**QUOTED TEXT:**
# how long does it take to rent properties



## blueskies (13 Sep 2008)

Hi there
Anyone know of recent reports anywhere about length of time to rent property
Thanks


----------



## Thomas22 (14 Sep 2008)

Irish property watch does a weekly report on the rental market.

http://www.irishpropertywatch.com/viewPost.php?Post_ID=117




			
				Irish Property Watch said:
			
		

> Time on the Market
> 
> 
> 5 Months+ 1,377 Properties, Average Rent = €1,349
> ...


----------



## Ravima (14 Sep 2008)

it depends where property is situated and what standard is it.

a well fitted out new or newly decorated premises will let better than a run down place. If in a new estate/development, then tehre will be a lot for rent, so the better quality and better kitted out ones iwll let first.

also depends on the area.


----------



## Steve D (14 Sep 2008)

The graphs in the link below show how the number of properties for rent and for sale have increased.

http://daftwatch.atspace.com/

Scroll down to the Rental graph and you will see that the number of properties for rent on daft.ie have increased from approx 4,000 in April 2007 to approx 16,600 now.

When the supply is increasing like this it is going to take longer to rent properties out and it will mean that in order to find tenants the rents will have to reduce.


----------



## murphaph (15 Sep 2008)

Steve D said:


> When the supply is increasing like this it is going to take longer to rent properties out and it will mean that in order to find tenants the rents will have to reduce.


Indeed, simple enough economics but many landlords seem to believe their mortgage repayment determines the rent the tenant should pay!

Price it correctly and present it well and it will let. I placed an advert on Friday evening, had lots of calls, took first viewings today and first prospective tenant (who looks a great find) has asked to take the house. To me, having an empty property is the worst sin-take a slightly lower rent and tenant that place out!  

Increasingly I believe location and type of accomodation will also sway tenants. I believe it's already happening that provincial towns are in big trouble. In the cities, I reckon apartments will start suffering next with the demand for traditional houses last to suffer. But they'll all suffer.


----------



## groom (15 Sep 2008)

I recently moved into an apartment on the same day as the previous couple moved out.

The apartment is well located and well priced. We were lucky to get it as there were a heap of people making the LL offers while we were meeting him.

However IPW testifies that this is an anomoly and that there is a vast mountain of properties asking too much and remaining empty for months on end.

So price is the variable that decides how long the property will be on the market.


----------



## murphaph (15 Sep 2008)

groom said:


> So price is the variable that decides how long the property will be on the market.


There's one other factor-the landlord's willingness or otherwise to accept social welfare recipients. A blanket refusal to take them excludes a large number of prospective tenants.


----------



## aircobra19 (15 Sep 2008)

Many exclude other sections of the market too, students, families, pet owners etc. 

Its all based on supply and demand in the specific location/area you are talking about. The average figures may not be that accurate if you are in  high or low demand area.


----------



## lazylump (21 Sep 2008)

I think one rule is don't try to rent a property which is in a condition you would not live in yourself. So may landlords put rubbish and old furniture from there homes into rented property then wonder why it takes so long to rent. I think it's worth it to spend a little extra time and money on the furnishing because it last longer, looks better, rents quicker, an unrented property cost on average 400 euros a week. Recently purchased properties will rent at a loss so don't try to match the mortgage. If the property is nice it will rent. Also I think you would be better off renting it yourself and don't use an agent, use the service Daft provides.

I let a vacant property recently which I think was lovely after putting in on Daft I had 4 calls within 3 days. 3 viewings the 4 person had very poor English and could not find it. I priced it at the top end and all 3 wanted it and I had a tenant moved in within 3 weeks from start to finish.


----------

**GOAL:** Extract from the forum thread on how long it takes to rent properties the passage from "it depends where" up to and including "D (14 Sep 2008)". The data that comes next has no connection to the forum thread on renting properties.

**PROVIDED DATA:**
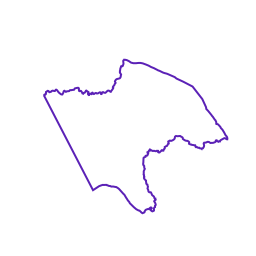 outline of Lalay Gash, Gash Barka, Eritrea, rotated 125°
{"feature_id": "51966322B3150290200372", "entity_name": "Lalay Gash", "entity_type": "district", "adm_level": 2, "iso_a3": "ERI", "parent_name": "Eritrea", "parent_adm1": "Gash Barka", "projection": "albers", "projection_center": [37.404, 14.623], "detail": "fine", "context": "isolated", "style": "outline", "palette": "violet", "viewbox_px": 256, "rotation_deg": 125, "n_neighbors": 0, "source": "geoboundaries", "source_scale": "gbopen_adm2", "svg_char_len": 5699}
<svg xmlns="http://www.w3.org/2000/svg" viewBox="0 0 256 256"><g transform="rotate(125 128 128)"><path d="M80.3,40.2L79.7,40.5L78.7,41.5L78.2,42.7L78.0,43.8L77.2,45.4L76.6,46.5L75.2,49.7L74.9,51.2L74.7,52.1L74.1,53.0L73.4,56.2L73.5,57.0L74.0,57.8L74.0,58.1L72.8,58.9L72.4,59.3L71.5,60.9L71.4,61.7L70.1,65.1L69.9,66.1L69.5,67.1L68.0,72.3L67.5,74.8L66.2,76.0L61.7,83.7L57.0,98.9L58.4,109.4L59.7,116.7L59.5,118.9L61.1,126.9L61.6,128.4L62.0,129.4L62.5,131.1L63.1,135.0L63.5,136.3L63.6,137.4L63.9,139.5L64.1,141.1L64.8,144.1L65.1,146.9L65.7,149.6L66.6,153.0L67.5,155.0L68.5,156.5L70.4,158.7L71.8,160.7L72.7,163.0L72.7,165.6L73.1,168.0L73.8,169.6L74.3,170.3L74.5,170.2L75.3,170.5L75.8,170.4L78.0,168.5L80.1,167.9L80.5,168.0L80.6,168.5L81.3,168.6L81.5,169.0L84.1,168.2L85.1,167.6L86.1,167.3L86.7,166.6L87.2,166.5L87.4,166.2L87.6,165.7L87.8,165.0L88.3,164.2L89.0,164.1L89.6,163.7L90.5,163.3L91.5,163.2L92.0,163.3L92.6,163.7L94.3,165.2L95.3,165.6L96.5,165.6L97.4,165.4L97.7,165.0L98.0,164.2L98.3,164.0L99.7,164.1L100.2,164.0L100.6,163.8L102.0,163.9L102.3,164.0L103.0,163.9L103.3,163.8L103.5,163.1L104.1,162.9L106.7,162.9L107.5,163.0L108.2,162.8L108.3,162.9L108.4,163.3L108.3,164.3L108.4,165.1L108.8,165.8L110.0,166.3L111.0,166.4L112.1,166.7L112.4,167.1L112.9,168.2L112.9,169.0L113.5,169.5L113.9,169.6L115.1,169.1L115.4,169.2L115.6,169.4L115.6,169.7L114.9,170.3L114.7,170.6L114.8,171.4L115.1,171.7L116.9,172.5L117.6,173.3L117.6,174.0L117.7,174.4L118.4,174.9L119.6,175.3L119.8,175.5L119.8,176.2L119.6,176.6L119.5,176.9L119.4,177.2L119.5,177.5L120.2,177.7L120.8,177.3L121.1,177.2L121.4,177.5L121.4,178.4L121.9,179.2L122.3,179.3L123.3,178.8L123.5,179.0L123.4,179.7L123.2,180.2L122.8,180.5L121.5,180.9L121.2,181.1L121.2,181.4L121.4,181.9L121.5,182.6L121.4,182.8L121.2,183.1L121.2,183.4L121.3,183.7L121.6,183.8L122.6,183.7L123.8,183.7L124.2,183.9L124.7,184.5L125.0,184.6L125.6,184.4L125.7,184.7L125.8,185.2L125.4,185.7L125.0,186.5L124.6,187.8L124.8,188.2L125.5,188.6L125.7,189.2L125.0,190.1L124.6,190.4L124.2,190.5L123.6,191.3L123.6,191.7L123.7,192.0L124.3,192.7L126.0,194.2L126.3,194.3L127.4,194.1L127.7,194.2L129.1,195.8L129.6,196.2L130.0,196.9L130.3,197.2L131.5,197.4L131.9,197.8L133.1,199.2L133.9,199.5L134.1,199.8L133.9,201.2L134.0,201.5L134.6,201.7L134.9,201.7L136.3,201.2L138.2,201.0L138.6,201.6L138.8,202.1L138.7,204.6L138.3,206.1L138.3,206.4L138.0,206.9L137.7,207.9L137.8,208.9L138.1,209.1L139.6,209.1L139.8,209.3L140.1,209.8L140.5,210.9L140.7,211.2L141.6,211.8L142.1,211.7L142.5,211.9L143.7,212.8L143.8,213.0L143.7,213.2L143.3,214.3L143.6,215.1L144.6,215.5L145.1,215.5L145.4,215.8L146.8,215.1L147.1,214.8L147.6,214.8L148.1,214.9L148.4,215.5L148.9,215.6L149.5,215.0L149.8,215.0L199.0,121.0L192.2,118.3L190.3,117.0L189.0,116.0L188.6,115.2L187.2,113.4L186.9,112.9L187.0,112.8L186.9,112.2L186.5,111.2L186.4,110.4L185.7,109.2L185.6,108.1L185.3,107.8L184.3,106.3L183.9,105.3L183.7,105.0L183.4,104.2L183.1,103.7L183.0,101.9L183.1,100.3L184.6,93.9L184.7,92.8L186.1,89.7L186.8,87.9L187.4,86.6L187.9,84.5L188.4,83.7L188.6,83.2L188.9,81.3L189.5,77.8L189.8,74.7L189.5,72.0L189.1,71.2L189.3,69.5L189.5,68.6L189.5,67.3L188.2,66.4L187.6,66.2L187.4,66.4L186.8,66.5L185.3,66.6L184.8,66.5L183.1,65.4L182.5,64.5L181.5,64.3L180.1,63.9L179.9,63.6L179.8,63.1L180.0,62.7L180.8,62.5L182.1,62.8L182.3,62.5L182.4,60.7L182.3,60.2L182.2,60.1L181.0,59.4L180.7,59.4L180.4,59.6L179.6,60.2L179.2,60.7L177.9,60.8L177.3,60.5L176.1,61.3L175.5,61.1L175.0,61.3L174.7,61.5L173.9,62.6L173.0,64.5L172.5,64.6L170.9,64.2L170.7,64.5L170.8,64.8L170.2,65.1L170.5,65.6L170.2,66.3L169.8,66.6L169.3,67.5L169.2,68.0L169.2,68.9L169.1,69.8L167.9,71.7L167.6,72.3L167.7,72.7L168.4,73.6L168.4,74.1L168.3,74.7L168.0,75.1L167.0,76.1L166.9,76.3L166.4,77.3L164.6,78.0L163.9,79.1L163.3,79.5L163.2,79.7L163.3,80.5L163.2,80.9L162.9,81.3L162.1,81.9L161.5,82.6L160.7,83.1L160.6,84.3L160.2,85.7L159.8,86.2L159.6,86.4L158.7,86.5L158.5,87.1L157.3,87.9L157.3,88.3L157.1,88.6L155.7,89.3L155.1,89.9L154.1,90.4L151.8,90.8L151.4,91.7L151.2,91.9L149.8,93.0L149.7,93.9L149.2,94.3L149.0,94.8L148.6,95.0L148.1,95.4L147.7,95.5L144.1,97.8L143.5,98.1L143.2,98.1L141.4,97.1L141.1,97.2L141.1,97.4L140.9,97.6L140.7,97.6L139.4,96.4L137.3,96.8L137.2,96.9L137.4,97.1L137.2,97.7L136.7,98.2L136.0,97.8L135.8,97.6L135.4,97.5L135.0,97.8L134.3,97.8L133.1,97.7L133.5,96.6L133.4,96.5L132.9,96.4L132.8,95.9L132.8,95.1L132.7,94.8L132.5,94.3L131.9,93.8L131.7,93.5L131.2,92.1L130.9,91.7L130.6,91.5L130.1,91.3L129.5,90.3L130.5,89.4L130.3,88.5L129.8,88.1L128.8,88.0L128.0,87.7L126.9,87.7L126.7,87.4L126.9,87.0L126.4,86.1L126.2,86.0L125.9,86.2L124.7,86.4L124.4,86.2L123.7,86.2L123.3,86.4L122.5,87.0L121.9,86.7L121.3,86.5L120.3,85.8L119.0,85.9L118.2,86.1L117.5,85.7L117.0,85.9L116.8,86.5L116.0,87.3L115.7,87.2L115.2,86.9L114.6,86.7L114.4,86.6L114.1,86.2L114.0,85.6L113.6,85.1L112.3,84.3L111.3,83.9L110.3,83.7L109.4,83.9L108.5,84.4L108.1,84.5L107.7,84.4L107.0,84.1L106.4,82.8L104.7,80.8L104.6,80.5L104.7,80.0L104.5,79.1L104.5,77.9L104.6,77.6L105.5,76.8L105.5,75.3L105.4,74.0L105.2,73.5L105.1,73.0L104.5,72.1L104.3,70.9L104.4,70.1L104.5,69.7L105.9,69.0L105.7,67.6L105.6,67.2L105.3,66.9L105.2,66.0L104.6,65.0L104.2,63.9L103.6,63.1L103.7,62.8L104.5,62.1L104.7,61.7L104.7,61.4L104.7,61.2L104.1,60.7L104.0,60.0L104.0,59.1L103.3,58.4L103.3,58.1L103.4,57.3L102.7,56.2L102.8,55.6L102.3,55.7L101.6,55.0L101.3,55.0L99.8,55.1L98.7,55.6L98.2,56.1L97.5,57.0L97.0,57.2L96.4,57.2L95.2,55.8L93.7,54.9L93.3,54.3L93.0,53.5L93.0,52.2L92.9,51.7L92.3,51.1L91.5,49.9L89.7,48.6L88.9,48.4L87.9,48.9L87.5,48.7L87.3,48.4L87.2,48.3L87.2,48.2L87.6,48.0L87.7,47.9L87.4,46.0L86.5,45.8L86.4,45.6L86.3,45.0L86.0,45.0L85.1,45.2L84.5,45.0L81.1,43.3L80.7,42.6L80.6,40.7L80.3,40.2Z" fill="none" stroke="#5b21b6" stroke-width="2"/></g></svg>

**TASK ANSWER:**
it depends where property is situated and what standard is it.

a well fitted out new or newly decorated premises will let better than a run down place. If in a new estate/development, then tehre will be a lot for rent, so the better quality and better kitted out ones iwll let first.

also depends on the area.


----------



## Steve D (14 Sep 2008)